O corpo como tributo de um novo tempo é o corpo-mercadoria, o corpo-máquina. As
inovações tecnológicas trouxeram grandes transformações no campo das
subjetividades. Entre elas, destaco a percepção humana e o novo estatuto
imaginário corporal. Entram em cena novos personagens, corpos portando objetos
estranhos, desenhos, marcas simbólicas: aparelho nos dentes, unhas e cabelos
postiços, fios de ouro nas rugas, silicone nos quadris, dentes encapados. A
ciranda dos objetos sobrepõe ao sujeito, que se apaga entre dietas e salões de
beleza. O registro identitário é cunhado pela estética da transformação. Corpos
mutantes, sujeitos opacos, desejos suspensos.
“A junta comercial do Rio de Janeiro
revela que os salões de beleza cresceram 142% entre 2000 e 2013. Enquanto
cresce a procura por tratamentos de beleza, diminui a demanda por livrarias,
que recuaram 57%”. O corpo é o sintoma do homem. O que equivale dizer que a
nossa sociedade prioriza o culto à estética e à aparência, em detrimento da
essência, do conhecimento e do saber. Os holofotes estão direcionados para o
externo, as luzes do Olimpo miram os belos penteados. As belas palavras
definham no obscurantismo, nos templos de Salomão, entre dourados imitando
ouro. Simulacro de beleza oca. Vivemos a derrocada do pensamento, e se o
pensamento é uma forma de resistência, significa que estamos condenados ao
fundamentalismo midiático, na estética ou nas religiões.

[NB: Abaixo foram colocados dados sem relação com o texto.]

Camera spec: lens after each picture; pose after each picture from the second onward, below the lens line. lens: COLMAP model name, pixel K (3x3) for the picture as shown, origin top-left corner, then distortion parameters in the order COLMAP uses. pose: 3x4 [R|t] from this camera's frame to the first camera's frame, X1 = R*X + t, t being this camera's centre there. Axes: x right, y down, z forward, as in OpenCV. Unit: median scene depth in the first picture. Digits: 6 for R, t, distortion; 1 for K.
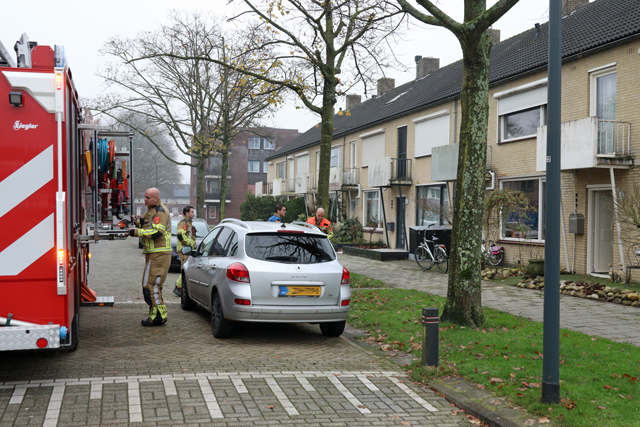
lens RADIAL K [[721.2, 0, 321.6], [0, 721.2, 211.9], [0, 0, 1]] dist [-0.005962, 0.000000]
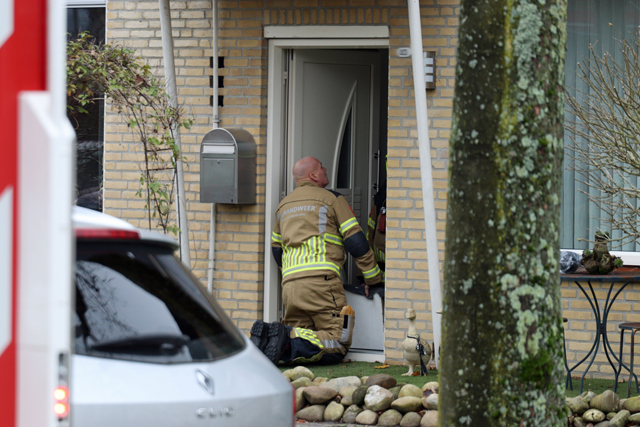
lens RADIAL K [[3007.4, 0, 320.1], [0, 3007.4, 213.4], [0, 0, 1]] dist [0.153742, 0.000000]
pose [[0.789672, -0.019144, 0.613230, -0.371182], [-0.005195, 0.999269, 0.037885, -0.011328], [-0.613507, -0.033102, 0.788995, 0.091978]]
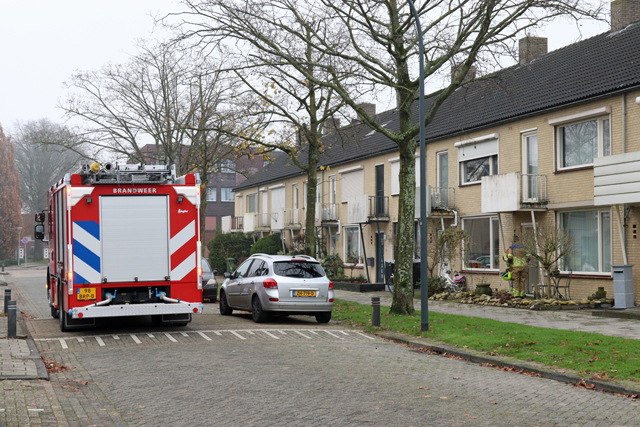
lens RADIAL K [[1034.0, 0, 318.3], [0, 1034.0, 211.5], [0, 0, 1]] dist [0.009339, 0.000000]
pose [[0.999390, -0.016882, 0.030569, -0.042173], [0.017959, 0.999214, -0.035337, -0.000541], [-0.029949, 0.035864, 0.998908, -0.896894]]
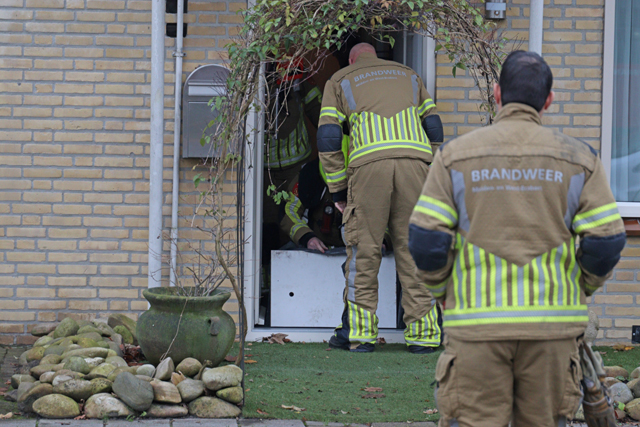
lens RADIAL K [[3007.4, 0, 320.0], [0, 3007.4, 213.4], [0, 0, 1]] dist [0.153742, 0.000000]
pose [[0.221271, -0.059260, 0.973410, -0.625028], [-0.014446, 0.997843, 0.064031, -0.014549], [-0.975105, -0.028231, 0.219938, 0.892365]]
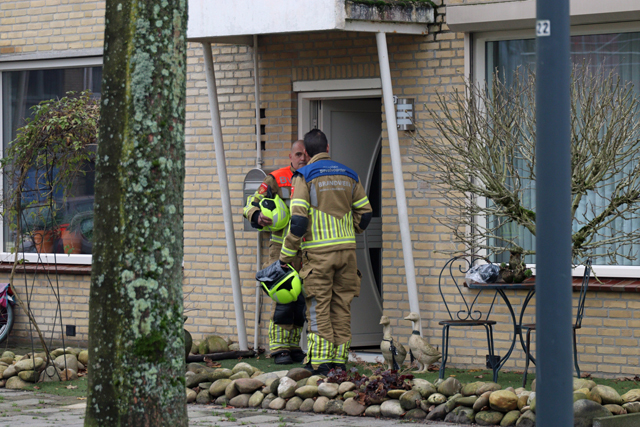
lens RADIAL K [[2705.6, 0, 319.2], [0, 2705.6, 213.9], [0, 0, 1]] dist [0.037988, 0.000000]
pose [[0.897412, -0.025402, 0.440462, -0.190002], [0.019551, 0.999650, 0.017816, 0.000835], [-0.440760, -0.007377, 0.897594, -0.124489]]
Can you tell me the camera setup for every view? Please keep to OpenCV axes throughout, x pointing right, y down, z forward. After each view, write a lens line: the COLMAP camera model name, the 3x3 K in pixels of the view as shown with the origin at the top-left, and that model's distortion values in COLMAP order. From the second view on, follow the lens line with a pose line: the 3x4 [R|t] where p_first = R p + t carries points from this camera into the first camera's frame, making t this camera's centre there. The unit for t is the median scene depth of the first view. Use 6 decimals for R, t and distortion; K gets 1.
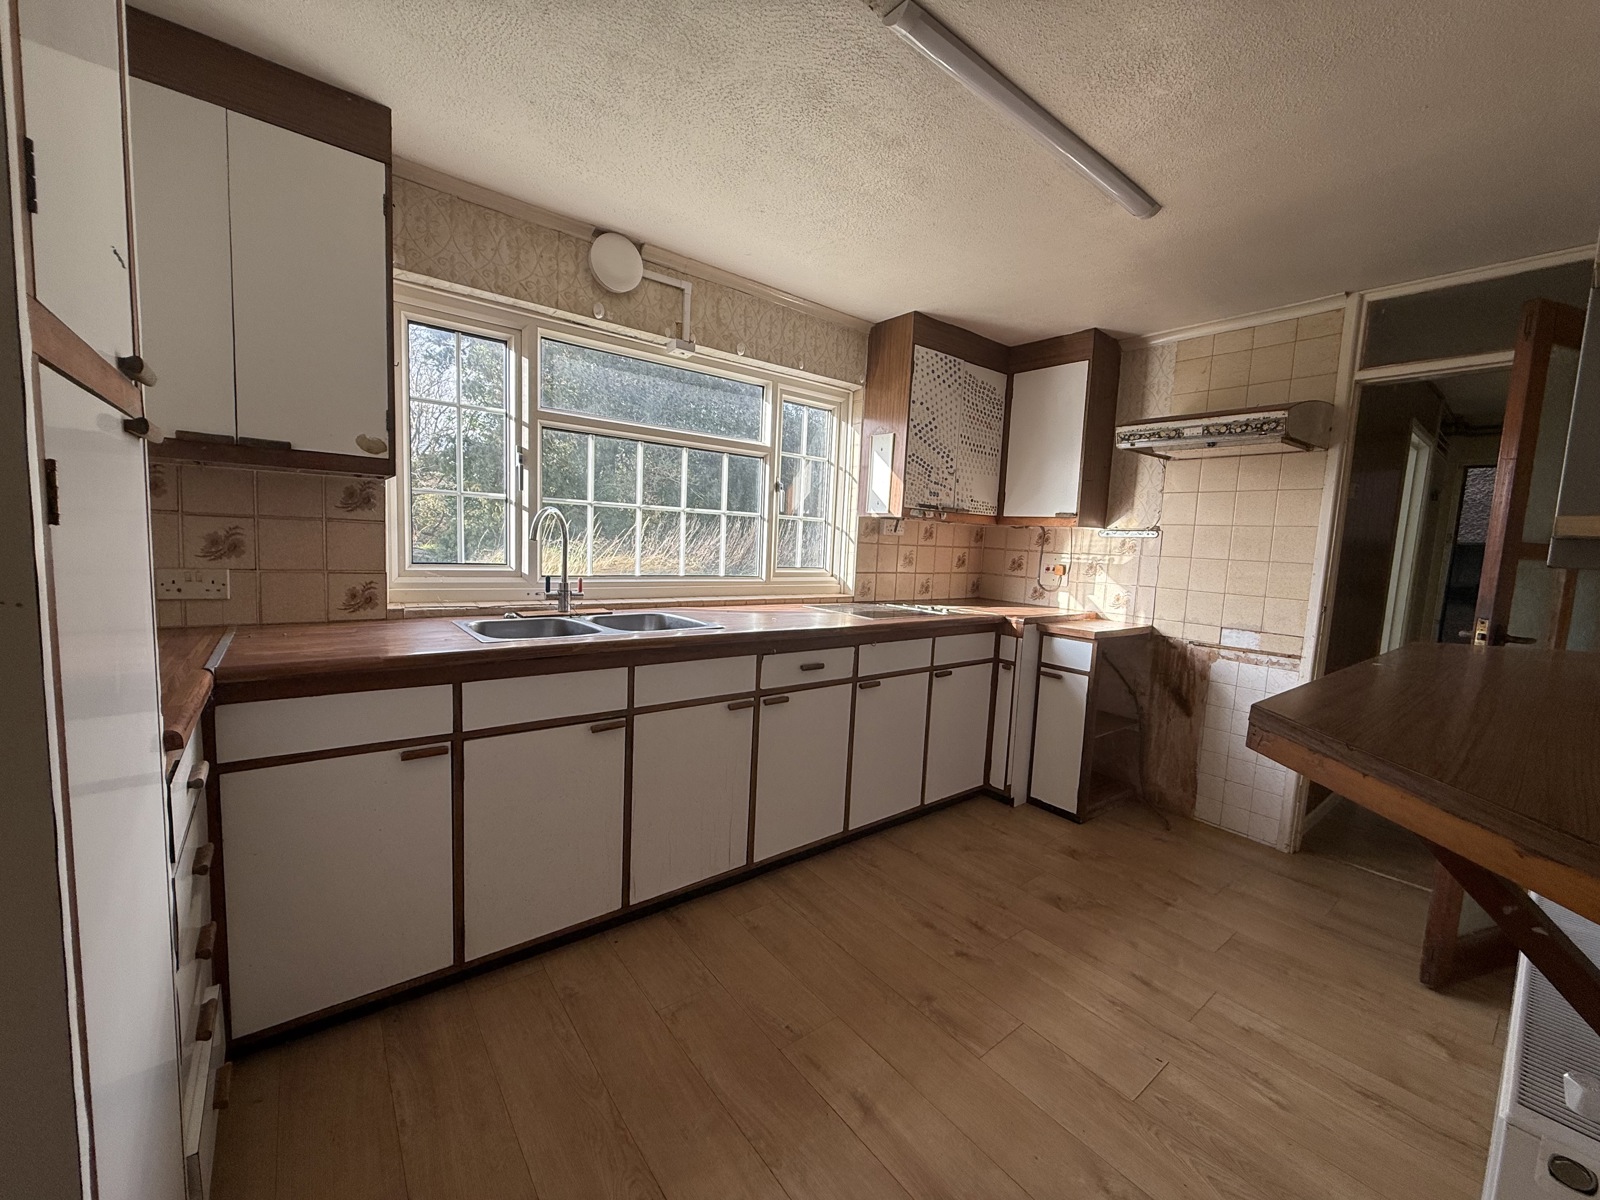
lens RADIAL K [[641.9, 0, 800.0], [0, 641.9, 600.0], [0, 0, 1]] dist [0.012151, -0.000107]
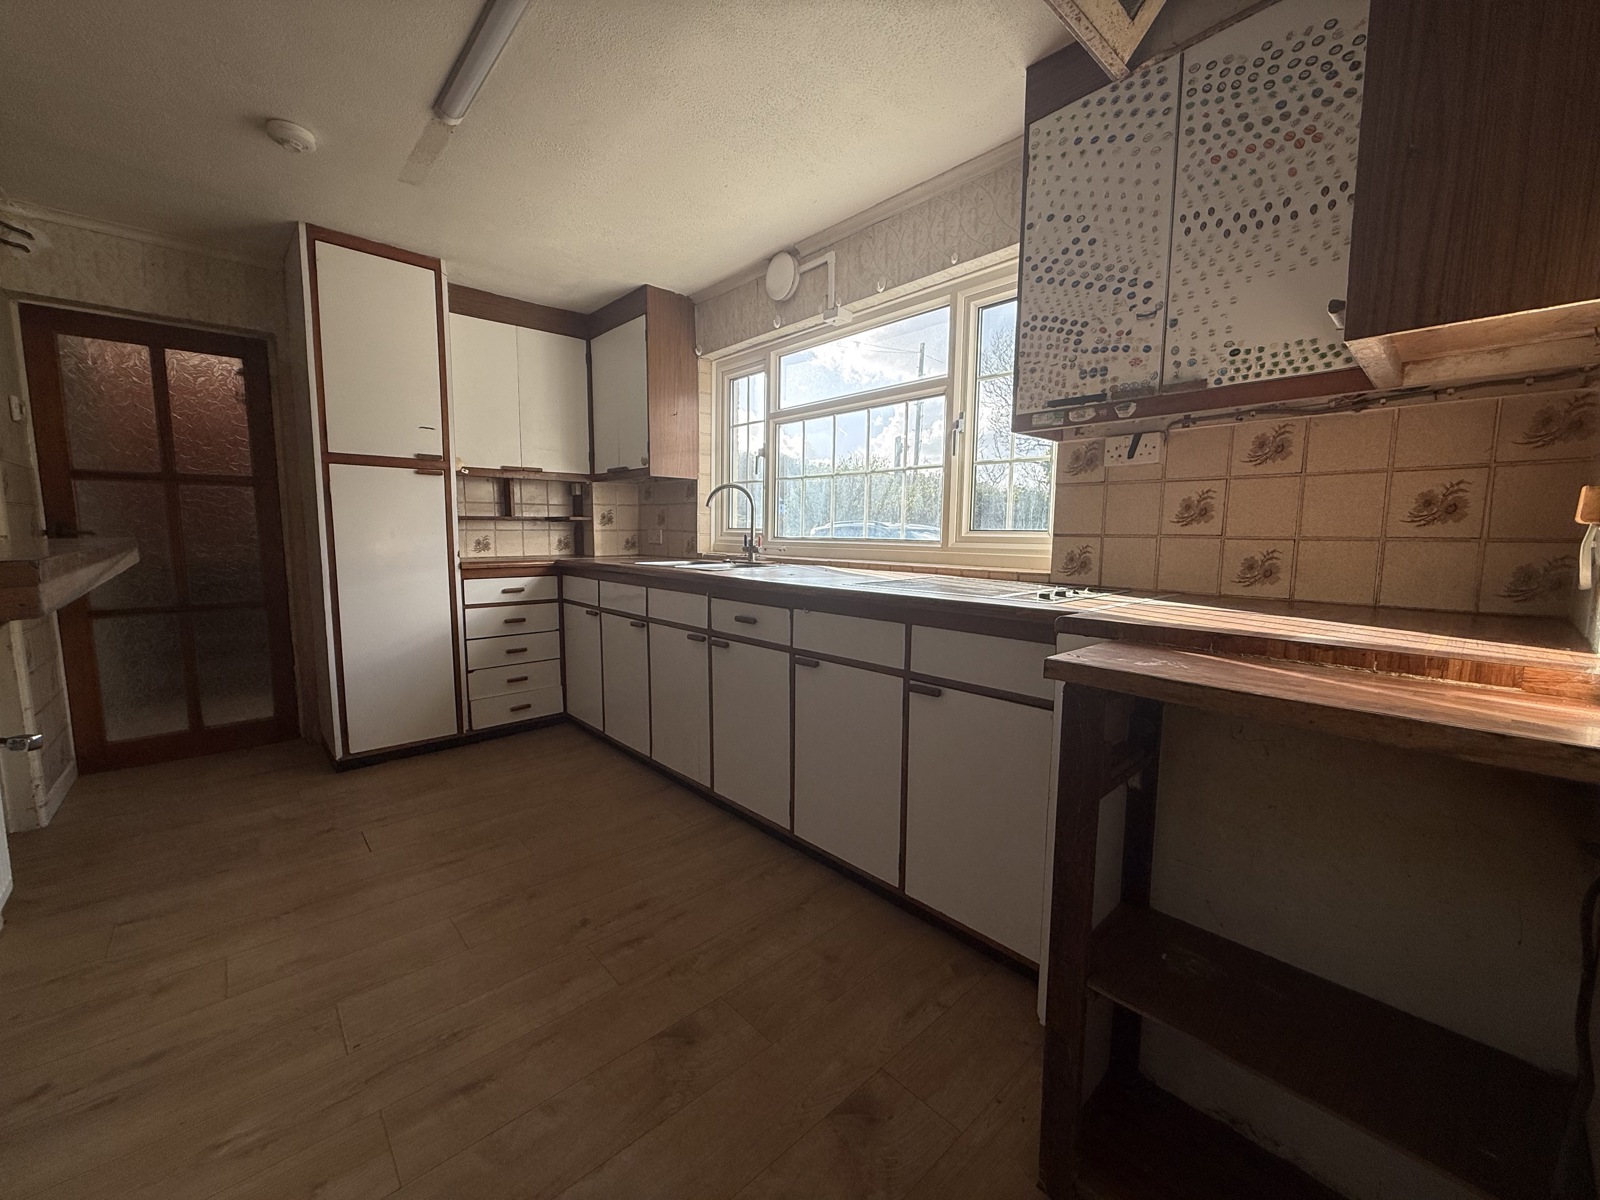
lens RADIAL K [[631.8, 0, 800.0], [0, 631.8, 600.0], [0, 0, 1]] dist [0.000023, 0.000036]
pose [[0.065057, 0.066944, -0.995634, 0.810759], [-0.098641, 0.993292, 0.060341, 0.008753], [0.992994, 0.094285, 0.071224, 0.858978]]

“A mãe jogou o filho de 2 anos na
parede, matando-o. Alegou que a criança estava brincando com o seu celular, sem
sua permissão”. O celular, nesse caso, corresponde ao objeto de desejo do
filho, é ele que foi internalizado como parte do corpo da mãe. Desejá-lo é
desejar uma parte da mãe que lhe faltou – mãe abandônica, ausente. Mães envolvidas
entre tablets e smartphones, os novos objetos que fascinam. Brilhantes,
sedutores, cobiçados. A internet é o ópio contemporâneo, age como substância
tóxica, deixando a humanidade embriagada, viciada. Delírios provocados por uma
caixinha, nada de fantasias ao vivo, o prazer é on line. Precisa mais?
O eu não existe sem a alteridade. O Outro
da pós-modernidade é um objeto. Na nova dimensão psíquica, a criança, ao ser
marcada nas relações parentais - mais por objetos que por carinho, contato
corporal -, segue uma orientação funcional, operacional. As relações são
pautadas por agendas previamente estabelecidas. Os sentimentos devem seguir um
plano de metas, que se traduz pelo imperativo de viver todas as formas de
prazer em um só tempo. Se somos regulamentados por uma organização externa, é
de se esperar que os desejos próprios sejam desviados. Se não fomos marcados
por referências familiares sólidas, se não construímos laços sociais
consistentes, sequer adquirimos uma mínima proteção afetiva e emocional. Um
estofo básico que sustenta o sujeito diante das agonias da vida.
Ao privilegiar o externo, perdemos a
conexão com o subterrâneo, lugar onde cochilam as perturbações humanas. Ser
humano é se debater entre o trágico, o cômico, o belo e o feio. Todos são
elementos fundantes da loucura humana. E não há nada mais sedutor que uma doze
de loucura. É ela que introduz a paixão nas relações. Ao intervirmos no corpo
em função de um modelo, retiramos dele as insígnias, os traços familiares. Desprovido
do simbólico, o corpo-expressão se apaga. Abandona a memória viva, desejante,
para encarnar a imagem fria de um cadáver. Corpo sem persona. O mundo do pastiche é desumano. Beleza confinada em corpo
morto.
O filósofo Sócrates, exemplo de feiura,
conduzia os discípulos ao paraíso, ao reino do saber, a sabedoria metaforizando
o divino exercício do pensamento. A percepção da beleza que rege a existência
exige tocar entranhas, desvendar os mistérios da aventura humana. O feio, ao
mesmo tempo que provoca repulsa, fascina. Sedução, uma multidão de sentimentos,
muito mais que obra de arte - escultura em praça vazia.